Reading this today also suggests that without a strong economic base (in Turkey) all notions of future regional influence are bound to be pipe-dreams. Even for the late Ottoman Empire it was in the end the economy (and demography) stupid …
Zurcher’s conclusion:
“The reasons for the Ottoman Empire’s ultimate failure to sustain its viability thus are manifold. It lacked the manpower, the money and the industrial base to compete successfully with European powers. The prerogatives of the European states under the system of Capitulations severely limited its room for manoeuvre in the economic sphere. The religiously over determined division of labour between a vastly increased state apparatus, dominated by Muslims and a modern industrial and commercial sector completely dominated by Christians under foreign protection meant that economic growth could hardly be tapped by the state to increase its resources. At the same time the explosive growth of the number of protected Christians and of their wealth created the social and cultural space in which separatist nationalisms could blossom.
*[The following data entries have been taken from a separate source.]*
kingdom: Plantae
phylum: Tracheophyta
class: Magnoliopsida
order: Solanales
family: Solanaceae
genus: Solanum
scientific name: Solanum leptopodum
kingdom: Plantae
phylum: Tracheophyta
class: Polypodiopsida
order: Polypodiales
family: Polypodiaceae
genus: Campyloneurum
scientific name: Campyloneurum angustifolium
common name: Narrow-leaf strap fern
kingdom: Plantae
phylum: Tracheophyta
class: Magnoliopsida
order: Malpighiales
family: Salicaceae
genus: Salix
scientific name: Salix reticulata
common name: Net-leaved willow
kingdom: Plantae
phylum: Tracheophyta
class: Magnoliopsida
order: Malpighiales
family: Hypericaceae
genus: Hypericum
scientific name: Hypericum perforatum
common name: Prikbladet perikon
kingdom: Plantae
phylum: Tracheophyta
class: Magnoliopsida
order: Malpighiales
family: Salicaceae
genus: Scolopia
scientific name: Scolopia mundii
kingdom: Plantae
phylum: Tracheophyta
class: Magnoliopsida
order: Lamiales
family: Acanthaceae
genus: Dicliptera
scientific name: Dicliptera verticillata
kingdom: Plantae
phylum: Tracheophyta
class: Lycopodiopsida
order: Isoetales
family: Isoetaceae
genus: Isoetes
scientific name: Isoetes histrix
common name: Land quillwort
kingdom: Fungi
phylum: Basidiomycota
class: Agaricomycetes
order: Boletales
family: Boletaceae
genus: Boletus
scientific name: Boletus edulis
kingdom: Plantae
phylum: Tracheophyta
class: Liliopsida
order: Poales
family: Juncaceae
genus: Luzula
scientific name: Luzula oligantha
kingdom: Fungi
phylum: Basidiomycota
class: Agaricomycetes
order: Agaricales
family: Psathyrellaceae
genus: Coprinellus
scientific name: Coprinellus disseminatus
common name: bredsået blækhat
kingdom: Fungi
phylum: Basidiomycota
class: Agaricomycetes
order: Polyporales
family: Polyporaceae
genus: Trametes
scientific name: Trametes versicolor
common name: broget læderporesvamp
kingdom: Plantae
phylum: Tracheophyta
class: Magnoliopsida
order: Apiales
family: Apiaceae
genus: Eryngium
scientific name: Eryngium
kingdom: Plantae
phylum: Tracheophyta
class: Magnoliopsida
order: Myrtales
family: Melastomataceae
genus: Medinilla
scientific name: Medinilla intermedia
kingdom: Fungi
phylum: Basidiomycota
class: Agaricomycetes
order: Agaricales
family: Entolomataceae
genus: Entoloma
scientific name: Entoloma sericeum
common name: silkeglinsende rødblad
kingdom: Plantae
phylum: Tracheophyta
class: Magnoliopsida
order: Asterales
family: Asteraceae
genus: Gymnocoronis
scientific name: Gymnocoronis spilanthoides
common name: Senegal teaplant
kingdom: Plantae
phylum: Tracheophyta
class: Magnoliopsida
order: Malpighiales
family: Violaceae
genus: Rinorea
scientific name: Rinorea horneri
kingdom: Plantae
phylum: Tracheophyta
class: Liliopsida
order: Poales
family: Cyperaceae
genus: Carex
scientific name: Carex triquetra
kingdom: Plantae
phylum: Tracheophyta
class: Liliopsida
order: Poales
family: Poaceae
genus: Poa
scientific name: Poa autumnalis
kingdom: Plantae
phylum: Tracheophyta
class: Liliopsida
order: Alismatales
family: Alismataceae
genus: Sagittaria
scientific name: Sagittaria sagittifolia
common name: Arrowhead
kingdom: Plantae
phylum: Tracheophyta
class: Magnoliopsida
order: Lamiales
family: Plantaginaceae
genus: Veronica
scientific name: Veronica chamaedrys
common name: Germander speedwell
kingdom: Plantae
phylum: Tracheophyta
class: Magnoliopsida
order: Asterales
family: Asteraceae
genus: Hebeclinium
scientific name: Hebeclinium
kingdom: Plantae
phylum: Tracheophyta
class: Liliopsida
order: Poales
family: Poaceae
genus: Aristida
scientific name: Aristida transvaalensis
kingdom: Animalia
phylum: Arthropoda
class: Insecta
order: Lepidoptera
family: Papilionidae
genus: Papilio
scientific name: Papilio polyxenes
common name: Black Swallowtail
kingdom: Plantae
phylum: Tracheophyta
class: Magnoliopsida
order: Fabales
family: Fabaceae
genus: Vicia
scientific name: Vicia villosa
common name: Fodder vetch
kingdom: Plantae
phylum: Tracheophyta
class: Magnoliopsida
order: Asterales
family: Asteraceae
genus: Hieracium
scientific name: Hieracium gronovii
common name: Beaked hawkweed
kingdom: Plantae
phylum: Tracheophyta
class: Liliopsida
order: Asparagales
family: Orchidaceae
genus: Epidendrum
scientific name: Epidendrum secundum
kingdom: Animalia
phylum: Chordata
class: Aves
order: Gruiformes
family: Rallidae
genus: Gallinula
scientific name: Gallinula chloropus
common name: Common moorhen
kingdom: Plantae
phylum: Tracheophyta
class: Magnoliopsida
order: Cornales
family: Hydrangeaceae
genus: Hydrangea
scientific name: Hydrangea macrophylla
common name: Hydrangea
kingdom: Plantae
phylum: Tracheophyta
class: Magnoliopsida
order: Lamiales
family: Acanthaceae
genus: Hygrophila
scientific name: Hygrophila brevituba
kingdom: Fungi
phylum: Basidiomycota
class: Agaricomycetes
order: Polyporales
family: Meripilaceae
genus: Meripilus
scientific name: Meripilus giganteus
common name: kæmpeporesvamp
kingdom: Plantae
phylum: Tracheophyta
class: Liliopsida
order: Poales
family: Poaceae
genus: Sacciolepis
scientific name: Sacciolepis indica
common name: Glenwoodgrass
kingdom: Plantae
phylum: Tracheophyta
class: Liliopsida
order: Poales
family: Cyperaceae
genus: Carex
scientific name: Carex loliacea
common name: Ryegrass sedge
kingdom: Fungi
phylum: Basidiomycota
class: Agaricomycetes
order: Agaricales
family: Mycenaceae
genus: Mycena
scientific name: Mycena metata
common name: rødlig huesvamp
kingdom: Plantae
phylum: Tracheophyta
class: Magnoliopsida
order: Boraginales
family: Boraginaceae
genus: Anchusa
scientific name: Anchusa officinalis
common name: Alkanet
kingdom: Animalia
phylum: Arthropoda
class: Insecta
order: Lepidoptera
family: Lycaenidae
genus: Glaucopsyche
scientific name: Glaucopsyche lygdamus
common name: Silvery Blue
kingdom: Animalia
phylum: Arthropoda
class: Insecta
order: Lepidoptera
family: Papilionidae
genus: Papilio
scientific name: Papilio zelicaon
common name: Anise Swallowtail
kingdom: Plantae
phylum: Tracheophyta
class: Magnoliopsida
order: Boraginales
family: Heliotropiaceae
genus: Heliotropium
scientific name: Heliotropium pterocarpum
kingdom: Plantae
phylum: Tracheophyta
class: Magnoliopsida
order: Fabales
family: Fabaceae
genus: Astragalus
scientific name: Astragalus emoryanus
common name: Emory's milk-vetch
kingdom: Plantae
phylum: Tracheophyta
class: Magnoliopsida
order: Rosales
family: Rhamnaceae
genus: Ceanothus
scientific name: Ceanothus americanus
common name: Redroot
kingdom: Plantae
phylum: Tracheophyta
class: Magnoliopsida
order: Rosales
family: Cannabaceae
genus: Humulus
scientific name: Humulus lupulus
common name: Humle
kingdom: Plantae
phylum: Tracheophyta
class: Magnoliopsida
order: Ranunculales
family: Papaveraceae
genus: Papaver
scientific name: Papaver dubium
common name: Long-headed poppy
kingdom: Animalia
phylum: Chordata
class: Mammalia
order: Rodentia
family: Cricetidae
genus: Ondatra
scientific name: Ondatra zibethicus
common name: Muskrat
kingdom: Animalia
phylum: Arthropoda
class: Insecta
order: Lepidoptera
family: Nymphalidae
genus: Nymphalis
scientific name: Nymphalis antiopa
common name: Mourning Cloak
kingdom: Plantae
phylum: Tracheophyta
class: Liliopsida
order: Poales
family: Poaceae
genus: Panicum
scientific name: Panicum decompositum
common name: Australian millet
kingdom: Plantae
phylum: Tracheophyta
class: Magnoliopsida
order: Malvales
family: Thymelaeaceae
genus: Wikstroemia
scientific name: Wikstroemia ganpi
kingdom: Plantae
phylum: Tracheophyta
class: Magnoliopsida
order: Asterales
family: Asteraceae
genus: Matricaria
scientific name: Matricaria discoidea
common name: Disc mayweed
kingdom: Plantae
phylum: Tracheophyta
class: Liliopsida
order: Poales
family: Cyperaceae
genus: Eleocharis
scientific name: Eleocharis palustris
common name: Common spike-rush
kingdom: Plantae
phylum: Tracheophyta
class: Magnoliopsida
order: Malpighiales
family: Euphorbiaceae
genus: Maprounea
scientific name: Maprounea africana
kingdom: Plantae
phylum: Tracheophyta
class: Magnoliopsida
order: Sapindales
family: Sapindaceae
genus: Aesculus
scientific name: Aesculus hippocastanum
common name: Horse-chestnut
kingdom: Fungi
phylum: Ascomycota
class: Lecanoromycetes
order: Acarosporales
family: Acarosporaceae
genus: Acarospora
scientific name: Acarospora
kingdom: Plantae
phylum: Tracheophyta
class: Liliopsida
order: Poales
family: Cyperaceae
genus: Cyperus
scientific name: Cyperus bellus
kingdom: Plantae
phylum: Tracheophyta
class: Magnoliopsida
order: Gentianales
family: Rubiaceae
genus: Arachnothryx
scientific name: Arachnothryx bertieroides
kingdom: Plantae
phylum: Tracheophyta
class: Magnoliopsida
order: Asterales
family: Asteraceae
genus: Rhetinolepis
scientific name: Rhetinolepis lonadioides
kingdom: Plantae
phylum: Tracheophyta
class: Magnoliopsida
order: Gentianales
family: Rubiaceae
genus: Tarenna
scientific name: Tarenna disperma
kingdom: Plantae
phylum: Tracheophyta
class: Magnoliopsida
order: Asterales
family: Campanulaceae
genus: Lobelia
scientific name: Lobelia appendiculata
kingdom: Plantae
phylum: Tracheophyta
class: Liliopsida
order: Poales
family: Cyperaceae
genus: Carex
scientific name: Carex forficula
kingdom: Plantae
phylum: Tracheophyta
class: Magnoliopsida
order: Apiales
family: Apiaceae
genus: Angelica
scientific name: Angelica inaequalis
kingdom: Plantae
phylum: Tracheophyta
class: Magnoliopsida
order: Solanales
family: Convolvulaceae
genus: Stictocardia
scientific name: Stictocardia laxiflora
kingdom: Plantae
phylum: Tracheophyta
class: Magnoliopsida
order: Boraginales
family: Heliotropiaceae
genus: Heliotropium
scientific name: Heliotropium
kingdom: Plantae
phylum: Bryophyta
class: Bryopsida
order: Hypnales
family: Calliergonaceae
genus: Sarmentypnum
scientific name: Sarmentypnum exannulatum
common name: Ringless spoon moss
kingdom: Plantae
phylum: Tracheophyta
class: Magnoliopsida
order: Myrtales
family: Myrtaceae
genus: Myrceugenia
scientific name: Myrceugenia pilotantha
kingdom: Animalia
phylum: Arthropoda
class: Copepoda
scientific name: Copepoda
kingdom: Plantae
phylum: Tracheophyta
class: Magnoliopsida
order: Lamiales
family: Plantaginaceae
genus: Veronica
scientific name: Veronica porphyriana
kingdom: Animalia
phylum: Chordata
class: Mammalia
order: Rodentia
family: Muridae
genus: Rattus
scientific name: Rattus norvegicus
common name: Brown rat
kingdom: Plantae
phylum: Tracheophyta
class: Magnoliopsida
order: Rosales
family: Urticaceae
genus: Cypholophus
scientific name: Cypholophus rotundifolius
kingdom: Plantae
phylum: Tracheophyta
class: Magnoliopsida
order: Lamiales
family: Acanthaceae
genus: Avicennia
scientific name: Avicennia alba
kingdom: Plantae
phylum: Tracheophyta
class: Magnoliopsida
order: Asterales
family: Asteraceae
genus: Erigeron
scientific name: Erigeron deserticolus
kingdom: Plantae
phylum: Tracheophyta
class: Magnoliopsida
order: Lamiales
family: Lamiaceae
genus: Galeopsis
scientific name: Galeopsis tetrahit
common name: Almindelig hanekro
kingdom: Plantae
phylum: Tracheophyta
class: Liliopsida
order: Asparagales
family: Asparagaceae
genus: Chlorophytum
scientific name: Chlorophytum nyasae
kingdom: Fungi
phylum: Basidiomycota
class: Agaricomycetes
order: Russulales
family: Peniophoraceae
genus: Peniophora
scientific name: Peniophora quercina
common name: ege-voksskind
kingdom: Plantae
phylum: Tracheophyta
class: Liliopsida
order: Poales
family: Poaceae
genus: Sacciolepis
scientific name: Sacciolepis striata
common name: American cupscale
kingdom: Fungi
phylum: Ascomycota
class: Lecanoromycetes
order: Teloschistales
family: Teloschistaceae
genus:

By the time the Ottoman elite tried to counter these with emotional appeals to a shared Ottoman citizenship and patriotism in the 1860s, it was already too late. Sultan Abdülhamid’s emphasis on the Islamic character of the state during his rule in the 1880s and 1890s served to further alienate the non-Muslims. The Young Turk movement, which emerged in the 1890s and held power between 1908 and 1918, was born out of a Muslim reaction against the perceived failure of the sultan’s regime to stop the weakening of the Ottoman state and the encroachments of foreigners and local Christians. When external circumstances gave them the opportunity to act independently, identity politics, or solving the ethnic issue, took priority over increasing the financial and human resources of the state.”